Everyone has dealt with that misery. Information systems on the delivery side are improving, slowly, through the use of electronic health records. But the amount of time, energy and money wasted on health-care administration in this country, by patients and providers, is unconscionable and is due to the private health insurance system in this country.
Health information systems used by insurers are proprietary, opaque and different for every payer. Physicians and hospitals have to deal with tens or even hundreds of different systems, each with its own rules and procedures. America has been struggling with this problem for over 50 years.
Arguably the single most effective, and most popular, reform made to the American health care system was the institution of Medicare in 1965 — a single-payer insurance system for those Americans age 65 and over. Medicare is strikingly efficient, spending about 2% of revenue on administration compared to 12% to 18% for private insurers.
It is a universal-coverage system — every American citizen qualifies once they reach 65. Most polls put Medicare popularity by patients at higher than 80%, and thus the enthusiasm in many quarters for Medicare for All.
I’m an ICU physician at the main single-payer health care system in the U.S. — the VA. I’ve also worked at Kaiser Permanente, a private single-payer system, and I’ve worked in the private sector.
Most providers, wherever they work, want to be able to care for their patients well and with a minimal of administrative hassles.
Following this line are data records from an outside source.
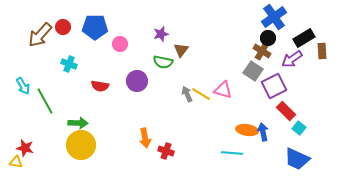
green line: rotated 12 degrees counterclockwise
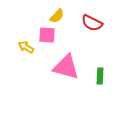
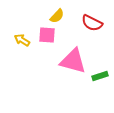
yellow arrow: moved 4 px left, 7 px up
pink triangle: moved 7 px right, 6 px up
green rectangle: rotated 70 degrees clockwise
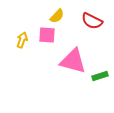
red semicircle: moved 2 px up
yellow arrow: rotated 77 degrees clockwise
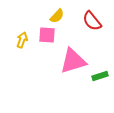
red semicircle: rotated 25 degrees clockwise
pink triangle: rotated 32 degrees counterclockwise
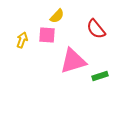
red semicircle: moved 4 px right, 8 px down
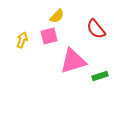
pink square: moved 2 px right, 1 px down; rotated 18 degrees counterclockwise
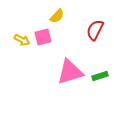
red semicircle: moved 1 px left, 1 px down; rotated 65 degrees clockwise
pink square: moved 6 px left, 1 px down
yellow arrow: rotated 98 degrees clockwise
pink triangle: moved 3 px left, 11 px down
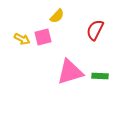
yellow arrow: moved 1 px up
green rectangle: rotated 21 degrees clockwise
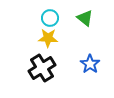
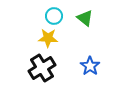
cyan circle: moved 4 px right, 2 px up
blue star: moved 2 px down
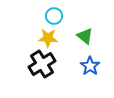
green triangle: moved 18 px down
black cross: moved 4 px up
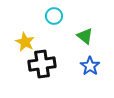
yellow star: moved 23 px left, 4 px down; rotated 24 degrees clockwise
black cross: rotated 24 degrees clockwise
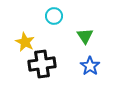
green triangle: rotated 18 degrees clockwise
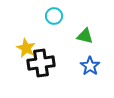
green triangle: rotated 42 degrees counterclockwise
yellow star: moved 1 px right, 6 px down
black cross: moved 1 px left, 1 px up
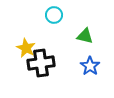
cyan circle: moved 1 px up
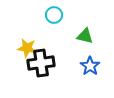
yellow star: moved 1 px right; rotated 18 degrees counterclockwise
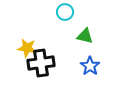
cyan circle: moved 11 px right, 3 px up
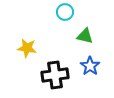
black cross: moved 14 px right, 12 px down
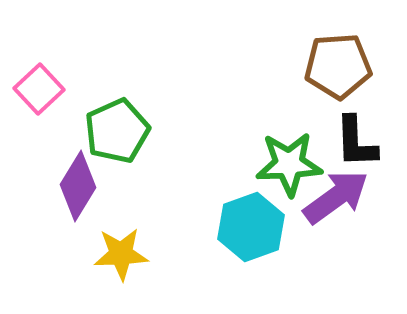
The massive simplification in a Medicare-for-All system would provide huge benefits for physicians and the rest of the delivery system.
With every American carrying health insurance, no hospital would ever again have to provide uncompensated care. The benefits for the American citizen would be even greater. Aside from the moral imperative for universal coverage, and the importance of health insurance in insuring the actual health of the populace, the American economy needs this badly.
Employer-sponsored private health insurance is an increasing drain on companies, especially small business, and profits lost due to health-care costs continue to increase every year. Bending the cost curve of health care in this country would free up resources to be used more productively by health-care providers and more profitably by business.
Furthermore, the tools to measure value in health care are advancing rapidly, and those tools combined with a single information structure will lower health-care costs not by cutting services or by restricting care, but by increasing the value provided for the money we pay into health care.
We are literally on the cusp of a system that provides much better care at lower overall cost — if we can make the jump.
Dr. Charles Hobson is a surgeon and intensivist with the Malcom Randall VA Medical Center in Gainesville.